Despite widespread layoff announcements citing AI as a primary driver, hiring data indicates engineering roles have proven more resilient than other functions in tech. According to a report by venture firm SignalFire, engineering roles declined by 11% in 2025 compared to a 25% drop in overall tech hiring across large companies. The analysis tracked millions of employees across more than 80 million companies, using hiring data as a proxy for real-time workforce trends rather than layoff figures, which can lag as workers delay updating their employment status.
Engineers made up 55% of all new hires in 2025 at 12 companies SignalFire classifies as “Tech Majors”—including Alphabet, Meta, Apple, Amazon, Microsoft, Netflix, Nvidia, Tesla, Uber, Airbnb, Block, and Stripe—up from 46% in 2019. The report highlights that early-stage startups collectively hired 7% more engineers in 2025 than they did in 2019, further underscoring the sector’s sustained demand for technical talent.

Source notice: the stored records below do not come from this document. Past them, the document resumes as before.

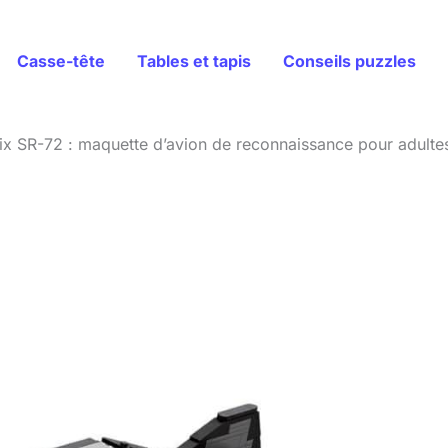
Casse-tête
Tables et tapis
Conseils puzzles
ix SR-72 : maquette d’avion de reconnaissance pour adulte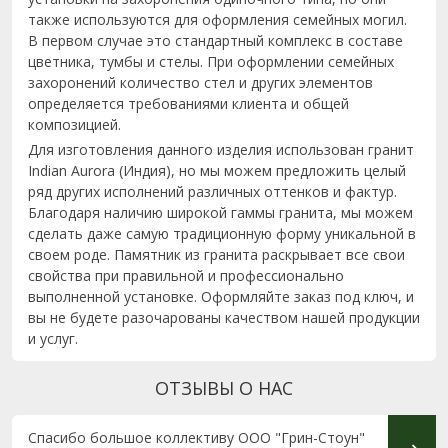
также используются для оформления семейных могил.
В первом случае это стандартный комплекс в составе
цветника, тумбы и стелы. При оформлении семейных
захоронений количество стел и других элементов
определяется требованиями клиента и общей
композицией.
Для изготовления данного изделия использован гранит
Indian Aurora (Индия), но мы можем предложить целый
ряд других исполнений различных оттенков и фактур.
Благодаря наличию широкой гаммы гранита, мы можем
сделать даже самую традиционную форму уникальной в
своем роде. Памятник из гранита раскрывает все свои
свойства при правильной и профессионально
выполненной установке. Оформляйте заказ под ключ, и
вы не будете разочарованы качеством нашей продукции
и услуг.
ОТЗЫВЫ О НАС
Спасибо большое коллективу ООО "Грин-Стоун"
Огром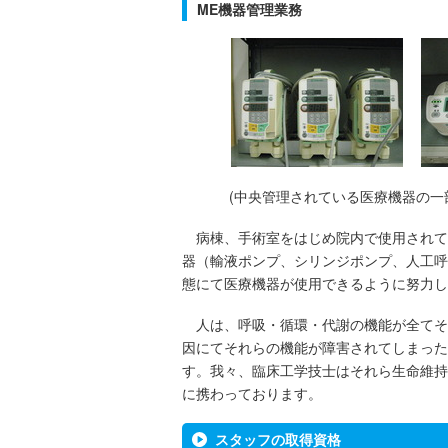
ME機器管理業務
(中央管理されている医療機器の一
病棟、手術室をはじめ院内で使用されて
器（輸液ポンプ、シリンジポンプ、人工呼
態にて医療機器が使用できるように努力し
人は、呼吸・循環・代謝の機能が全てそ
因にてそれらの機能が障害されてしまった
す。我々、臨床工学技士はそれら生命維持
に携わっております。
スタッフの取得資格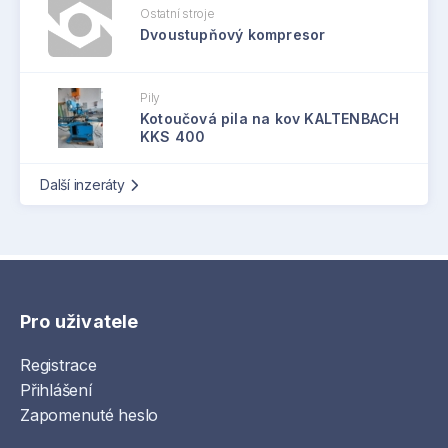
Ostatní stroje
Dvoustupňový kompresor
Pily
Kotoučová pila na kov KALTENBACH
KKS 400
Další inzeráty
Pro uživatele
Registrace
Přihlášení
Zapomenuté heslo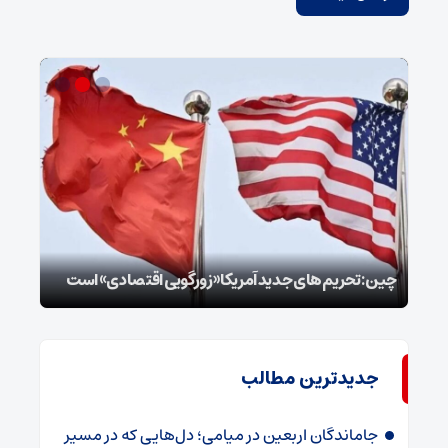
سپا
توطئ
چین: تحریم‌های جدید آمریکا «زورگویی اقتصادی» است
است
جدیدترین مطالب
جاماندگان اربعین در میامی؛ دل‌هایی که در مسیر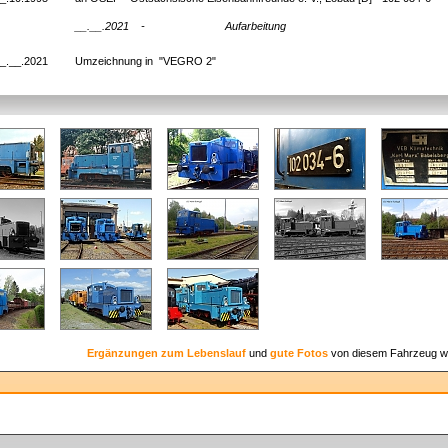
__.__.2021
-
Aufarbeitung
_.__.2021
Umzeichnung in "VEGRO 2"
Ergänzungen zum Lebenslauf
und
gute Fotos
von diesem Fahrzeug w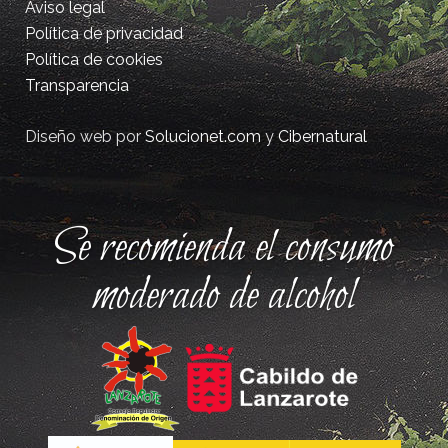
Aviso legal
Política de privacidad
Política de cookies
Transparencia
Diseño web por
Solucionet.com
y
Cibernatural
Se recomienda el consumo
moderado de alcohol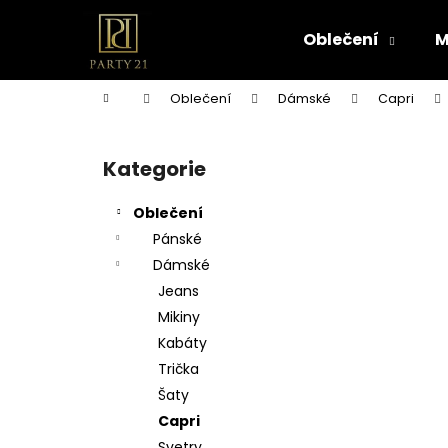
K
Přejít
na
o
Oblečení
M
obsah
Zpět
Zpět
š
do
do
í
Domů
Oblečení
Dámské
Capri
k
obchodu
obchodu
P
o
Kategorie
Přeskočit
s
kategorie
t
Oblečení
r
Pánské
a
Dámské
n
Jeans
n
Mikiny
í
Kabáty
p
Trička
a
Šaty
n
Capri
e
Svetry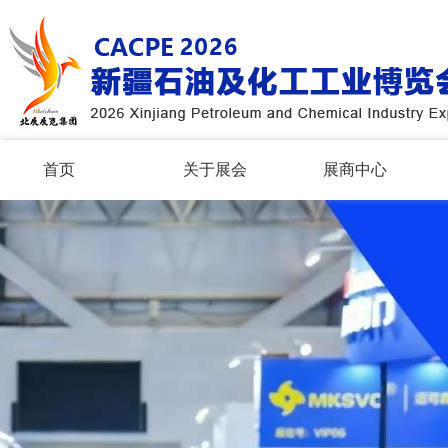
首页
关于展会
展商中心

The divergence between layoff rhetoric and hiring reality may reflect how AI tools are reshaping engineering work rather than replacing it outright. Asher Bantock, SignalFire’s head of research, noted that companies often cite AI as a reason for layoffs, including claims that “one engineer could do the job of however many engineers in the past.” However, he said the data does not support a broad substitution effect. Instead, the pattern suggests a Jevons paradox: as engineers become more productive with AI assistance, the volume of work expands to absorb the increased capacity.
Executives at major tech firms have publicly pushed back on the idea that AI will eliminate engineering jobs. Nvidia CEO Jensen Huang argued in April that AI tools have made software engineers “busier than ever,” with agentic AI accelerating code generation and prompting engineers to pursue “the next idea.” Anthropic’s head of economics similarly reported in March that the company had not observed significant AI-driven workforce effects, including among software engineers using AI for core tasks.